LIKE many respectable citizens, I'm right excited by the Nasa space probe's flyby of Pluto due to take place tomorrow.

Even though the planet will doubtless be rubbish, like the Moon and yonder Mars, I'm still intrigued to find out just how rubbish it is and to see the fabbiest pictures of it so far.

Pluto is a dwarf planet with no bus service and is, indeed, between 2.7 and 4.7 billion miles away (it keeps bobbing about) from my house. Other than that, I'm also fascinated by the Mars One project to send upstanding ratepayers on a one-way trip to colonise the Red Planet.

Given this interest, you might accuse me of hypocrisy (all right, madam, no need to shout; you don't even know what it's about yet) for having zero interest in exploring my own planet.

Well, unlike in ooter space, I'm not alone in this. According to research for Hostelworld.com, the average UK adult has only visited 5 per cent of the world's countries.

He or she, indeed, has travelled to "just" ten countries in total. Five in my case, and only two of these (Norway and Ireland) were not out of professional or personal duty.

The Hostelworld finding is reported as an accusation rather than a matter of pride, but why would you go to other places which are pretty much just like home, only hotter or colder, with different trousers and variable walking styles?

Wherever you go on Earth, it's always the same boring dominant species: homo sapiens, man the sap, the great ape distinguished from other beasts by two things: spectacle-wearing and a fries-based diet. Nope, give me a Martian microbe any day of the week.

Other than maybe Livingstone in Africa - and only because he was Scottish - I've never even taken much interest, historical or otherwise, in exploration of far flung parts of the Earth.

North Pole, South Pole: you can shove it as far as I'm concerned. All that across the desert by chihuahua stuff leaves me cold, and I believe people who do single-handed things on yachts should be arrested.

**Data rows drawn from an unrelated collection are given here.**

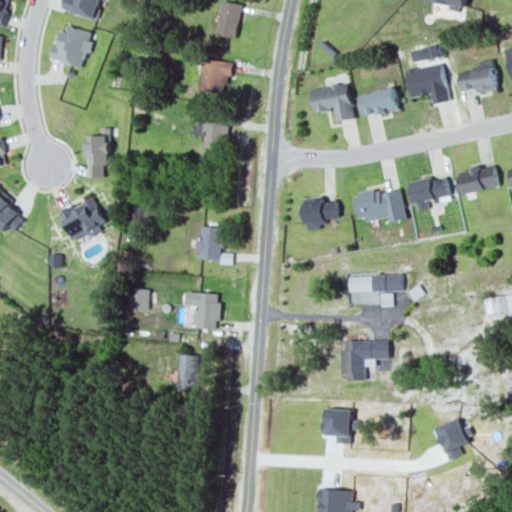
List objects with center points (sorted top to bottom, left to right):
building: (455, 4)
building: (83, 6)
building: (3, 9)
building: (230, 18)
building: (1, 44)
building: (73, 44)
building: (510, 54)
building: (215, 73)
building: (481, 76)
building: (430, 81)
road: (25, 82)
building: (335, 99)
building: (380, 100)
building: (216, 134)
road: (392, 146)
building: (99, 151)
building: (3, 153)
building: (511, 169)
building: (480, 177)
building: (430, 190)
building: (382, 204)
building: (320, 210)
building: (8, 211)
building: (84, 217)
building: (211, 241)
road: (263, 255)
building: (388, 281)
building: (361, 282)
building: (140, 297)
building: (499, 302)
building: (206, 307)
road: (320, 315)
building: (364, 356)
building: (189, 370)
road: (341, 460)
road: (22, 494)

But ooter space: that's a different kettle of Pisces. You won't be meeting other punters there, unless it turns out like the experience of many travellers on Earth: you bump into someone from Glasgow. Imagine Nasa's disappointment when the first close-up pictures of Pluto show a wee guy in a Partick Thistle scarf holding up a sign saying, "Fancy a pint?"

However, even Glaswegians haven't ventured that far. Deep into the darkness - that's the only place worth exploring, not least because it was the setting for Star Trek, mankind's leading moral compass.

One more sleep till the flypast of Pluto. Can't wait.